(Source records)
◇ ◇ ◇
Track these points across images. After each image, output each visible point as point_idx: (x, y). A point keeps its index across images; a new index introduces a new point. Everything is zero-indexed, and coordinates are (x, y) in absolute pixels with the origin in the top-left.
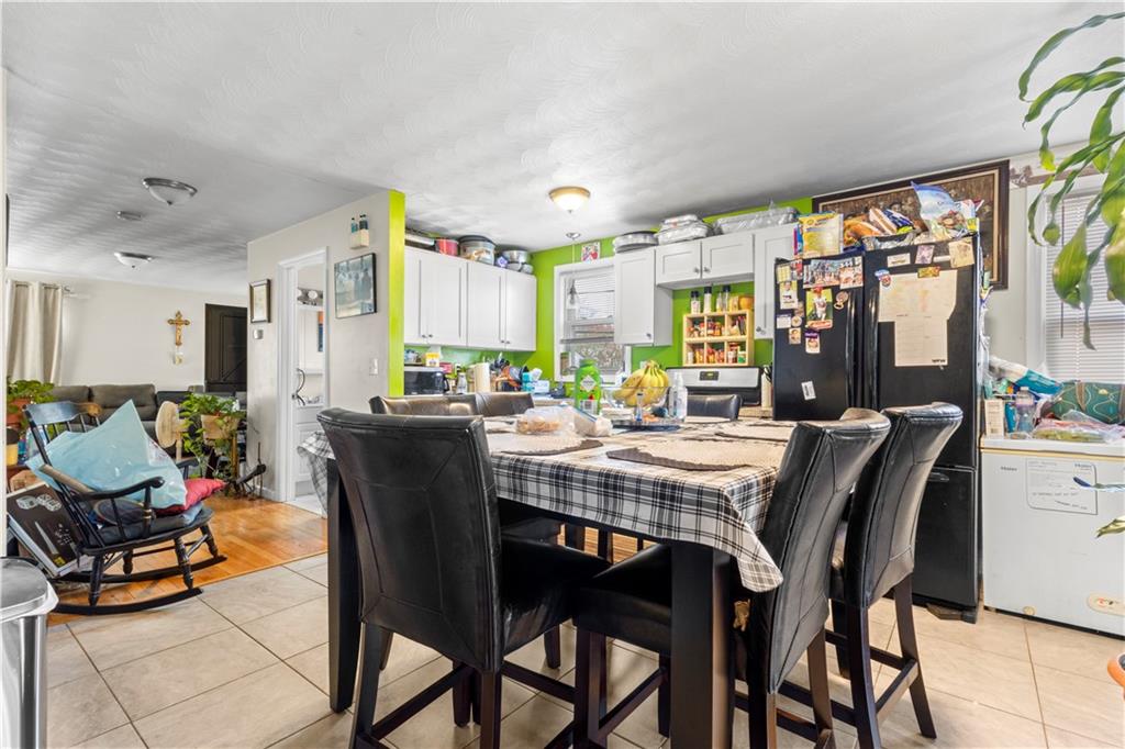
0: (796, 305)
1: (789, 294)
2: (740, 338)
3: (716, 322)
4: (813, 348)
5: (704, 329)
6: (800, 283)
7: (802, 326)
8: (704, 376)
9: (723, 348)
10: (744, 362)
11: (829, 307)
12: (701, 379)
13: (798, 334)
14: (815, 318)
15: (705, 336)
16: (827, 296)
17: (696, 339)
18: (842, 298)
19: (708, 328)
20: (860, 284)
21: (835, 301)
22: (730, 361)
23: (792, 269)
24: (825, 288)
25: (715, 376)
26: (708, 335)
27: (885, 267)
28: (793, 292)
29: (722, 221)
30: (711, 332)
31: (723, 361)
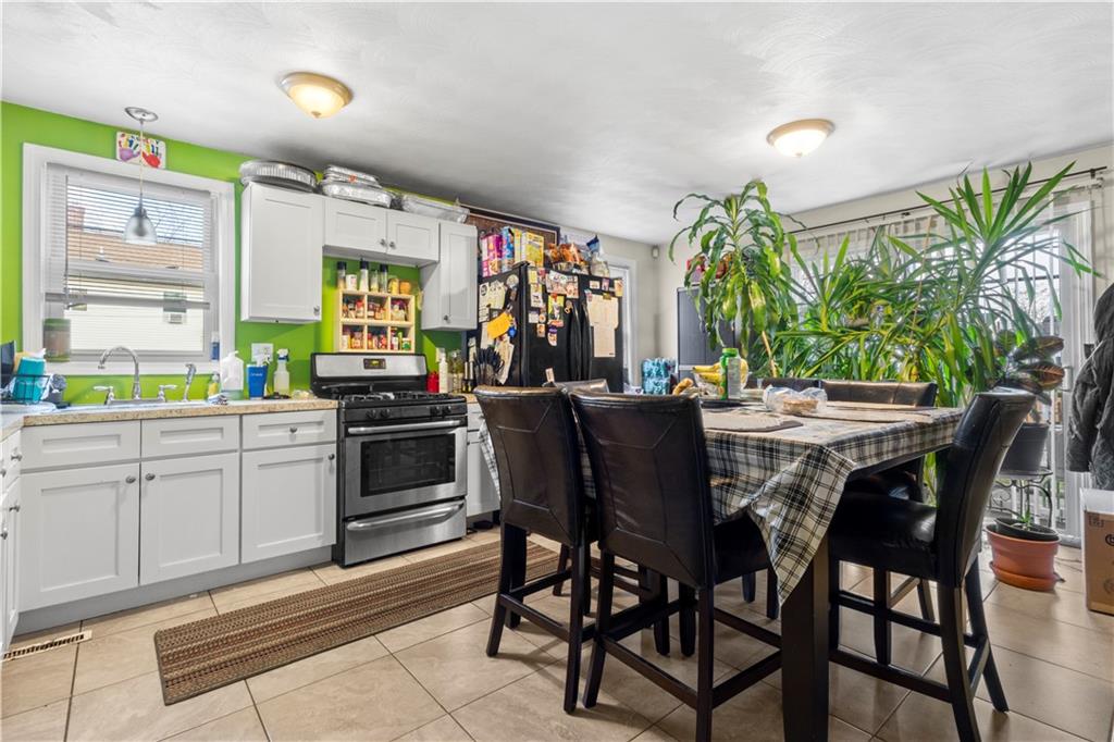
0: (541, 305)
1: (536, 294)
2: (404, 323)
3: (377, 303)
4: (553, 341)
5: (364, 310)
6: (544, 287)
7: (546, 323)
8: (368, 365)
9: (385, 334)
10: (410, 349)
11: (562, 310)
12: (366, 368)
13: (543, 330)
14: (554, 318)
15: (363, 316)
16: (560, 300)
17: (352, 321)
18: (570, 305)
19: (369, 309)
20: (577, 297)
21: (565, 306)
22: (396, 348)
23: (538, 274)
24: (559, 295)
25: (381, 365)
26: (369, 317)
27: (588, 287)
28: (540, 294)
29: (409, 199)
30: (371, 313)
31: (386, 347)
◇ ◇ ◇
# Work task
Please, from the entries above, set down exactly the lines from the one containing "5: (704, 329)" through the one containing "30: (711, 332)", and only those.

# Completed exercise
5: (704, 329)
6: (800, 283)
7: (802, 326)
8: (704, 376)
9: (723, 348)
10: (744, 362)
11: (829, 307)
12: (701, 379)
13: (798, 334)
14: (815, 318)
15: (705, 336)
16: (827, 296)
17: (696, 339)
18: (842, 298)
19: (708, 328)
20: (860, 284)
21: (835, 301)
22: (730, 361)
23: (792, 269)
24: (825, 288)
25: (715, 376)
26: (708, 335)
27: (885, 267)
28: (793, 292)
29: (722, 221)
30: (711, 332)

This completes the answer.